Dadaku berdesir mendengar kalimat pak Harun. Beberapa berita di koran lokal memang sempat mengangkat pristiwa tak masuk akal di desa ini. Tapi kupikir itu hanyalah dugaan-dugaan yang belum ditemukan duduk permasalahan sebenarnya.

Kenzo dan Nayara kali ini mengedarkan pandang ke arahku, beberapa detik. Ada tanda tanya besar di balik tatapan mereka.

"Desa ini adalah tanah kelahiran saya, apa salah jika saya sedikit mengabdikan diri untuk desa ini?" jawabku, menyembunyikan kecurigaan yang begitu kentara di wajah Kenzo.

Mendengar kalimatku, Kenzo malah tampak mendengus kesal. Lalu, tanpa segan dia menarik tangan Nayara dan membawanya pergi.

"Hei, Ken! Naya! Kalian mau ke mana?"

Kenzo dan Nayara  tak menghiraukanku. Akhirnya, aku berinisiatif mengejar mereka yang terlihat masuk ke kamar Nayara. Tak berapa lama, mereka keluar dengan menenteng barang milik gadis berambut legam itu.

"Ken, lo kenapa sih?"

Kenzo menegaskan rahangnya, terlihat dari ujung pipinya yang bergerak-gerak. Aku tahu Kenzo sedang emosi, tapi yang aku tidak mengerti kenapa dia bersikap demikian.

Dia terus bergeming. Tanpa mau menjelaskan kenapa sikapnya berubah seperti itu.

"Ini semua gara-gara lo!" Kenzo mengarahkan kepal tinjunya ke wajahku, tapi tak sampai menyentuhnya karena Nayara berteriak keras memanggil namanya.

"Kenzo, cukup!"

Dengan rahang yang semakin menajam, Kenzo menurunkan kepalan tangannya.

"Lo nyalahin gua?"

"Pikir aja sendiri!"

Nayara menengahi, saat emosiku mulai terpancing. "Sudah, Vin. Sudah," katanya sambil menuntunku masuk kamar. Kemudian dia kembali keluar.

***

"Tahan emosi lo, Ken. Kita harus tau keadaan Raka dulu, baru kita keluar dari kampung ini. Entah kenapa, gua ngerasa Raka itu masih hidup dan butuh pertolongan kita."

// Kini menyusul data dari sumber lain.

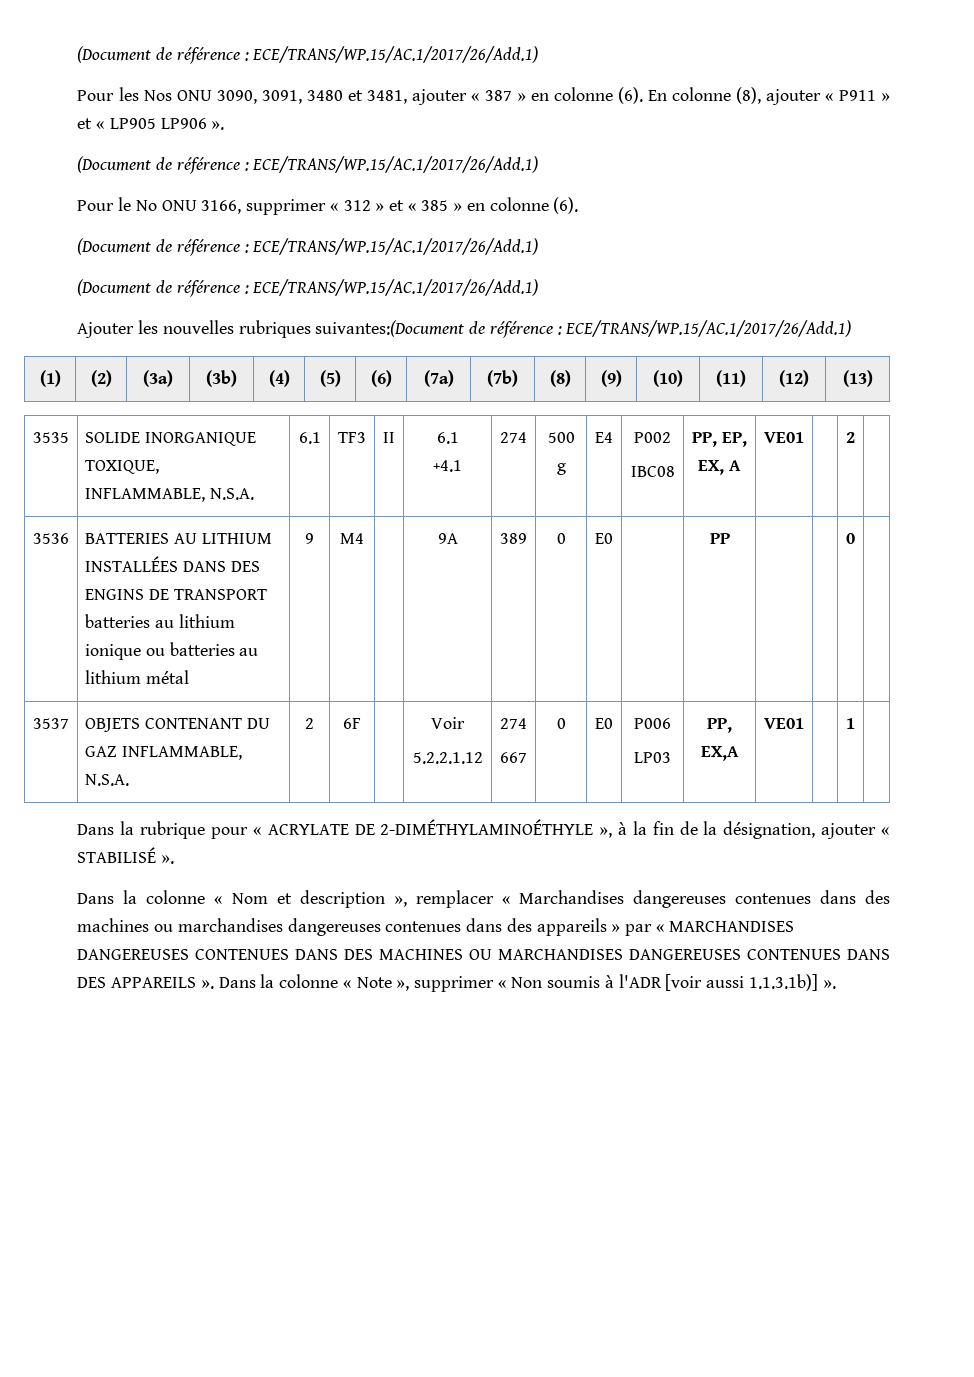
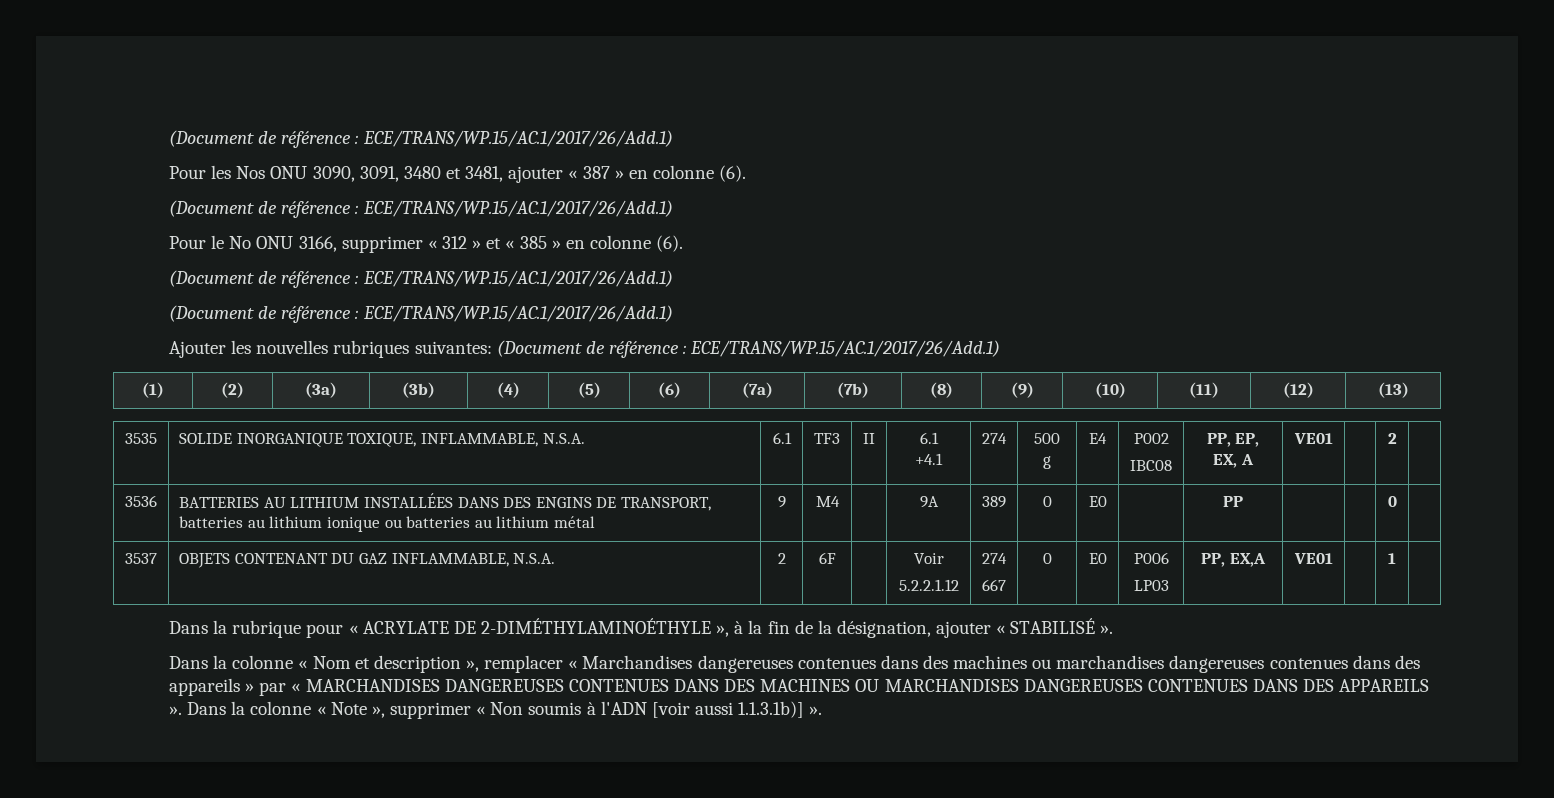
[647,87,890,105] [77,118,225,130] En colonne (8), ajouter « P911 » et « LP905 LP906 ». -> (747, 173) none
[315,320,465,337] suivantes:(Document -> [414,340,582,357] suivantes: (Document
[173,589,267,600] TRANSPORT -> [620,497,711,511] TRANSPORT,
[618,974,662,988] l'ADR -> [600,701,647,715] l'ADN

Dari balik sekat anyaman bambu, kudengar jelas Nayara menolak diajak pulang ke Bandar Lampung. Dia masih berat meninggalkan Raka yang belum jelas bagaimana nasibnya.

"Kita lapor polisi aja, Nay. Biar polisi yang urus. Kita pantau kabar Raka lewat keterangan polisi." Kenzo masih keukeuh dengan usulannya meski pak Harun sudah melarang keras.

"Enggak, Ken. Meskipun gua baru kenal dengan Raka, tapi gua enggak setega itu sama dia. Enggak masalah kita lapor polisi, tapi kita juga harus tetap di sini. Bila perlu kita juga ikut turun tangan membantu pencarian. Kita sama-sama ke sini, balik juga harus sama-sama!"

Kenzo tak lagi terdengar suaranya. Tak lama kulihat dia masuk ke kamar dan meletakkan kembali barang bawaannya di pojok kamar. Setelah itu, dia kembali keluar.